MS. MC CALL: I also think to do inventory and research for purposes of overall compensation, we are not going to be able to do it all initially, and so we are going to have to pick, in terms of – the harmonization work is actually going to be hard. It is going to be hard work, and so we are going to have to pick which ones get harmonized and into it first, and so some criteria for actually doing that could come from work that has already been done by the IOM in terms of just simply – you know – illness burden on society as a whole.
MR. VIGILANTE: We should just hear from these folks as to what they are doing and what they are thinking about plugging into another framework and not creating a parallel redundant environment.
MR. STEINWACHS: Anything else for today?
On the population side, I guess the next steps were to have a conference meeting in December. Mainly that was to make plans for hearings around surge. I think the next steps on this other – you know, I guess at least I would sort of echo my feeling that – you know – it seems to me a little more squarely in the leadership role of the Quality Workgroup and Populations have an interest and so on, and it overlaps, so people can play with it.
MR. HUNGATE: Around the registries, there is some potential real synergy, because there is an awful lot of content there, and you look at, listen to what Intermountain Health has done, how long it is taking, the stages it has gone through. You know, there is getting information in, getting it in the right format, getting it out and getting it to the right place.
The translation back from Population Health to individual health is still a problem in – care, and so I think there is content there that is better focused here at Populations, too.
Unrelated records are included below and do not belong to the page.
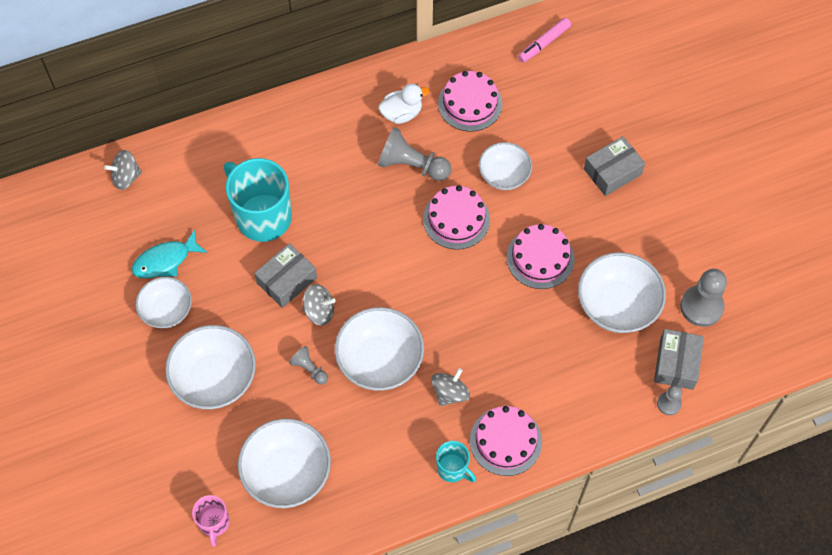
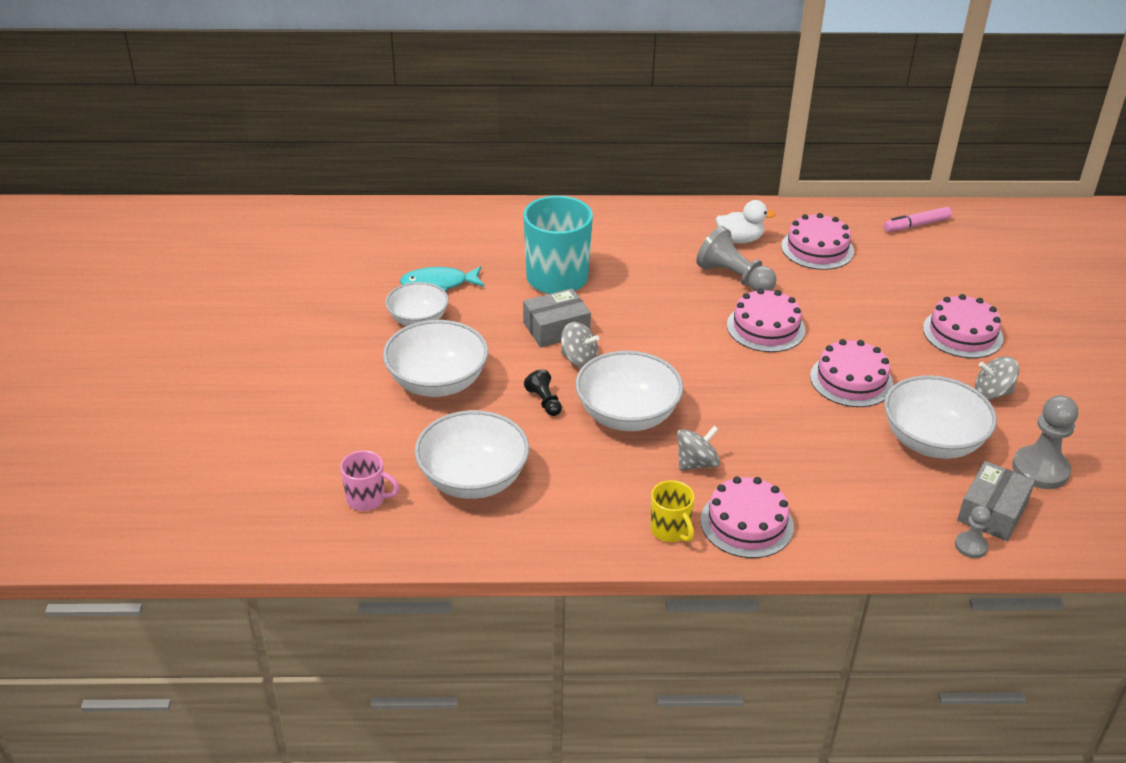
camera: 20 degrees right, 25 degrees down
(126, 177) = (435, 220): grey spinning top -> grey spinning top (992, 392)
(214, 523) = (367, 499): pink mug -> pink mug turned 90 degrees counterclockwise
(309, 369) = (544, 401): grey pawn -> black pawn
(453, 469) = (670, 530): turquoise mug -> yellow mug
(504, 175) = (834, 307): white bowl -> none
(612, 171) = (962, 333): grey box -> pink cake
So I think there is a piece there that does tie.
PARTICIPANT: Oh, there is no question about ties.
PARTICIPANT: We aren’t going to let you go alone.
PARTICIPANT: I am just saying that it seems to me that this much more squarely gets EHR and Quality or ITM Quality –
PARTICIPANT: EHR towards the population side, you might be talking more about surveillance and those types of things that you capture at the point of encounter that would be relevant –
(Several speakers at once).
MS. CARR: However, guys, I would like to put something on the next agenda, which is the fact that even though I would agree that it belongs more squarely at least initially with Quality and with individual health, I also know that, from a day-to-day practicality standpoint, this has been a great dialogue. The Quality Workgroup is – you know – understaffed and underfed, and so I think that let’s bookmark just how we do about that, and I think that those are conversations we can have with Simon, that we can have offline. So I don’t want to do – you know, have kind of, Well, it is over here and – Yes. Because there is just too much to be done.
MR. STEINWACHS: On the Populations side – I think what we have talked about is trying to lay out maybe three hearings for the next year and maybe two letter reports, and so what we have picked, I think, at this point, unless there is a radical change, is the surge issue – this has been articulated – and the other is we have a working subgroup on data linkages issues and they are laying out, and so part of this is really trying to look at where the barriers and where there may be some real payoff, if we could overcome some of the problems to find a link, for instance, SSA data, Medicare data.
PARTICIPANT: Right – Right. And I think that is a good agenda.
MR. STEINWACHS: And, you know, we may or may not play out that you could use a case example like Katrina and looking at outcomes as a way to talk about what kinds of data sets, but I think that would be the other piece that right now is not on our agenda, and so, you know, we would love to work together, because these all do relate back – issues in the population –
PARTICIPANT: And we’ve got three hours of Quality Workgroup this afternoon, and we welcome anyone else to join us.
PARTICIPANT: Sure. Yes.
PARTICIPANT: And meeting all day tomorrow.
PARTICIPANT: And all day tomorrow.
(Whereupon, the subcommittee was adjourned.)